IV. Pourquoi, arrivés à l’Âme, ne nous y arrêtons-nous pas et ne la regardons-nous pas comme le premier principe ? C’est que l’Intelligence est une puissance différente de l’Âme et meilleure qu’elle ; or, ce qui est meilleur est antérieur par sa nature. Qu’on ne croie pas, comme le font quelques-uns[2], que ce soit l’Âme qui, arrivée à son état de perfection, engendre l’Intelligence. Comment ce qui est en puissance pourra-t-il être en acte, s’il n’y a un principe qui le fasse passer de la puissance à l’acte ? Car si ce passage s’opérait par hasard, il pourrait ne pas avoir lieu. Il faut donc accorder le premier rang à ce qui est en acte, qui n’a besoin de rien, qui est parfait, et placer au second rang les choses imparfaites. Celles-ci sont rendues parfaites par les principes qui les ont engendrées, lesquels remplissent à leur égard un rôle paternel, en rendant parfait ce que dans l’origine ils avaient engendré imparfait.
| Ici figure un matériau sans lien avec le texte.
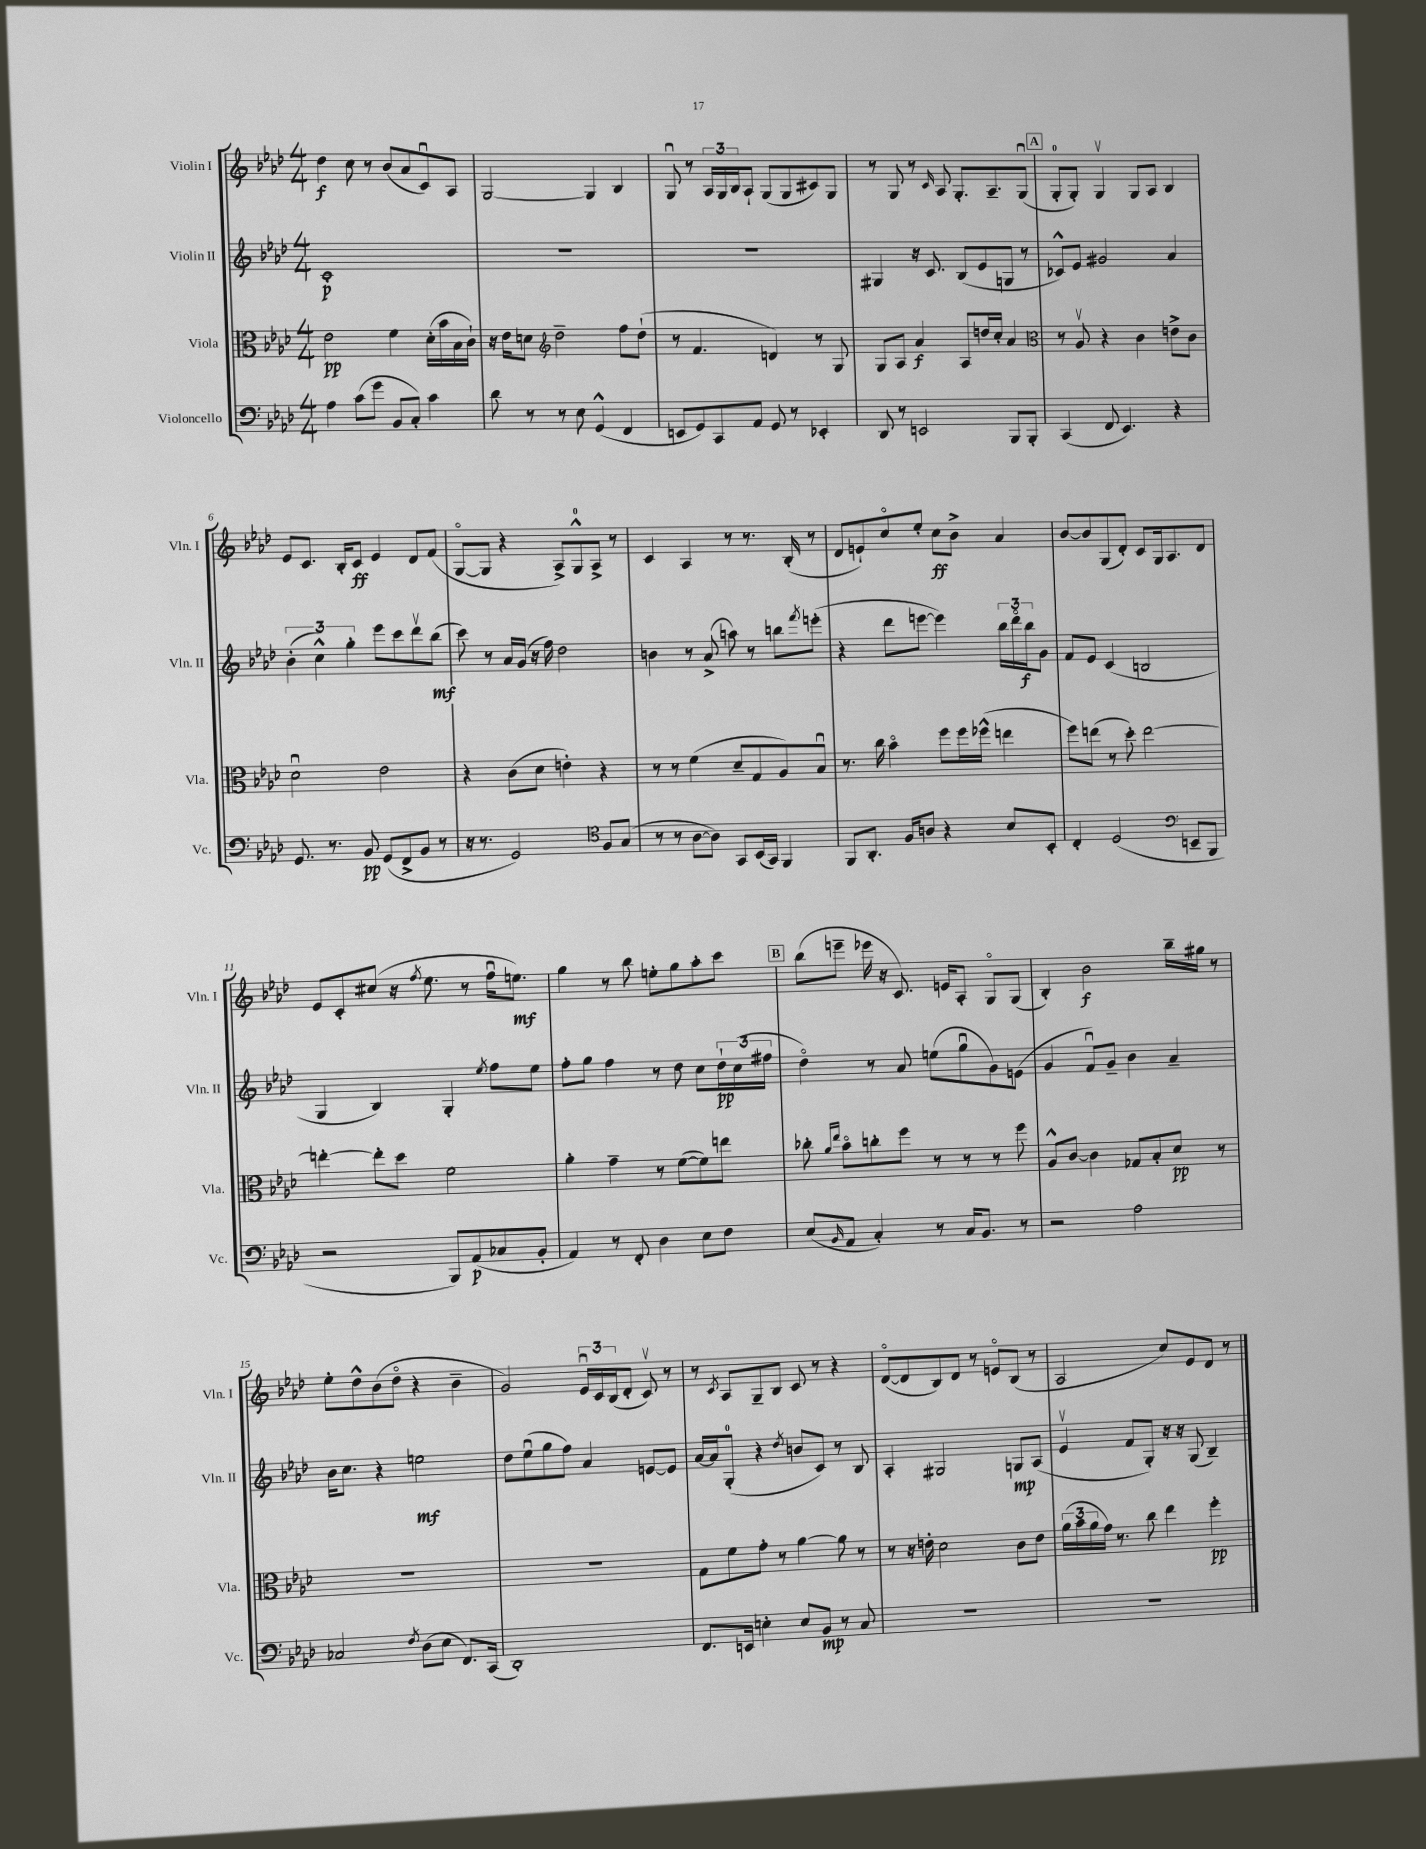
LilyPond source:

<<
\new StaffGroup <<
\new Staff = "s0" \with { instrumentName = "Violin I" shortInstrumentName = "Vln. I" } {
    \clef treble \key aes \major \numericTimeSignature \time 4/4
    des''4\f c''8 r8 bes'8( aes'8 c'8\downbow) aes8 |
    g2~ g4 bes4 |
    g8\downbow r8 \tuplet 3/2 { aes16 g16 bes16 } aes8-! g8( g8 cis'8) g8 |
    r8 g8 r8 \grace { c'16 } aes8 g8.-. aes8.-- g8\downbow( |
    \mark \markup { \box "A" } g8-0-. g8-.) g4\upbow g8 aes8 bes4 |
    ees'8 c'8. bes16-. c'8\ff ees'4 des'8 f'8( |
    g8~\flageolet g8 r4 aes8->) g8-0-^ aes8-> r8 |
    c'4 aes4 r8 r8. bes16-.( r8 |
    des'8 e'8-!) c''8\flageolet ees''8-. c''8\ff bes'8-> aes'4 |
    bes'8~ bes'8 g8( des'8-.) c'8 g16 aes8. des'8 |
    ees'8 c'8-. cis''8( r16 \acciaccatura { f''8 } ees''8. r8 f''16\downbow e''8.\mf) |
    g''4 r8 bes''8 e''8-. g''8 aes''8-. c'''8 |
    \mark \markup { \box "B" } bes''8( e'''8-- ees'''16 r16 c'8.) e'16 aes8-. g8\flageolet g8( |
    bes4-.) bes'2\f bes''16-- gis''16 r8 |
    ees''8-. des''8-^ bes'8( des''8\flageolet r4 bes'4-- |
    g'2) \tuplet 3/2 { ees'16\downbow c'16 bes16( } des'8-. c'8\upbow) r8 |
    r8 \acciaccatura { c'8 } aes8 g8-- bes8 c'8 r8 r4 |
    des'8~\flageolet( des'8 bes8) des'8 r8 e'8\flageolet bes8( r8 |
    aes2 c''8) ees'8 des'8 r8 \bar "|." |
}
\new Staff = "s1" \with { instrumentName = "Violin II" shortInstrumentName = "Vln. II" } {
    \clef treble \key aes \major \numericTimeSignature \time 4/4
    c'1-.\p |
    R1 |
    R1 |
    gis4 r16 c'8. bes8( ees'8 g8 r8 |
    \mark \markup { \box "A" } ces'8-^) ees'8 gis'2 aes'4 |
    \tuplet 3/2 { bes'4-.( c''4-^) g''4-. } ees'''8 c'''8 des'''8\upbow bes''8\mf( |
    c'''8) r8 aes'16 g'16( r16 f''16) des''2 |
    b'4 r8 aes'8->( a''8) r8 b''8 \acciaccatura { f'''8 } e'''8-.( |
    r4 des'''8 e'''8~ e'''4) \tuplet 3/2 { bes''16 des'''16\flageolet bes''16\f } g'8 |
    f'8 ees'8 c'4( b2 |
    g4 bes4) g4-. \acciaccatura { ees''8 } f''8 ees''8 |
    f''8-. g''8 f''4 r8 des''8 c''8 \tuplet 3/2 { des''16-!\pp c''16( fis''16 } |
    \mark \markup { \box "B" } des''4\flageolet) r8 aes'8 e''8( g''8\downbow g'8) e'8( |
    g'4 f'8\downbow) g'8-- bes'4 aes'4-- |
    bes'16 c''8. r4 e''2\mf |
    des''8 ees''8\downbow( g''8 f''8) aes'4 e'8~ e'8 |
    aes'16~ aes'16 g8-0-.( r4 \acciaccatura { des''8 } b'8 c'8) r8 bes8 |
    aes4-. gis2 g8\mp aes8( |
    ees'4\upbow f'8 g8-.) r16 r16 g8( bes4--) \bar "|." |
}
\new Staff = "s2" \with { instrumentName = "Viola" shortInstrumentName = "Vla." } {
    \clef alto \key aes \major \numericTimeSignature \time 4/4
    ees'2\pp f'4 des'16-.( bes'16 bes16 c'16-!) |
    r16 ees'16 d'8 \clef treble des''2-- f''8 des''8-!( |
    r8 f'4. d'4) r8 g8 |
    g8 aes8 aes'4\f aes8 d''16 c''16-. aes'4 |
    \mark \markup { \box "A" } \clef alto r8 aes8\upbow r4 c'4 e'8-> c'8 |
    des'2\downbow ees'2 |
    r4 c'8( des'8 e'4-.) r4 |
    r8 r8 f'4( des'8-- g8 aes8) bes8\downbow |
    r8. c''16 bes'4\flageolet f''8 f''16 fes''16-^( e''4 |
    f''8) e''8( r8 des''8-.) e''2~ |
    e''4~-. e''8-. des''8 f'2 |
    aes'4-. g'4-- r8 f'8~( f'8) e''8 |
    \mark \markup { \box "B" } ces''8-. \grace { aes'16 ees''16 } bes'8\flageolet c''8-. f''8 r8 r8 r8 f''8 |
    aes8-^ c'8~ c'4 ges8 bes8-. des'8\pp r8 |
    R1 |
    R1 |
    g8 f'8 g'8-. r8 aes'4~ aes'8 r8 |
    r8 r16 e'16-. des'2 c'8 e'8 |
    \tuplet 3/2 { aes'16( bes'16 aes'16 } g'16) r8. c''8 ees''4 f''4-.\pp \bar "|." |
}
\new Staff = "s3" \with { instrumentName = "Violoncello" shortInstrumentName = "Vc." } {
    \clef bass \key aes \major \numericTimeSignature \time 4/4
    aes4 c'8( g'8 bes,8 c8-.) c'4 |
    des'8 r8 r8 ees8 g,4-^( f,4 |
    e,8 g,8) c,8 aes,8 g,8 r8 ees,4-. |
    des,8 r8 e,2 bes,,8 bes,,8-. |
    \mark \markup { \box "A" } c,4( f,8 ees,4.) r4 |
    g,8. r8. bes,8\pp g,8( f,8-> bes,8 r8 |
    r16 r8. g,2) \clef tenor f8 g8( |
    r8 r8 aes8~ aes8) g,8 bes,16( g,16) f,4 |
    f,8 aes,8.-. f16 a8 r4 bes8 bes,8-. |
    c4-. des2( \clef bass e,8-- bes,,8 |
    r2 bes,,8) aes,8\p( ces8 bes,8-. |
    aes,4) r8 f,8-. des4 ees8 f8 |
    \mark \markup { \box "B" } ees8( \grace { bes,16 } aes,8 c4-.) r8 c16 bes,8. r8 |
    r2 aes2 |
    ces2 \acciaccatura { f8 } des8( ees8 f,8.) c,16( |
    des,1-.) |
    f,8. e,16 e4-. e8 bes,8\mp r8 c8 |
    R1 |
    R1 \bar "|." |
}
>>
>>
Ce qui est ainsi engendré est matière par rapport au principe créateur, puis devient parfait en recevant de lui la forme. D’ailleurs, l’Âme subit la passion ; or il faut qu’il y ait quelque chose d’impassible, sans quoi tout serait dissous par le temps ; il doit donc y avoir un principe antérieur à l’Âme. Ensuite, l’Âme est dans le monde ; or, il doit y avoir quelque chose qui demeure hors du monde, qui soit par conséquent supérieur à l’Âme : car, puisque ce qui est dans le monde est dans le corps, dans la matière, s’il n’y avait rien hors du

  1. Voy. Enn. III, liv. VIII, § 3 et 7 ; t. II, p. 215 et 224.
  2. Creuzer pense que Plotin désigne ici Anaxagore ou Démocrite. Nous croyons qu’il s’agit des Stoïciens, parce que notre auteur les réfute par les mêmes arguments dans l’Ennéade IV, liv. VII, § 8, n° 14 ; t. II, p. 457-459.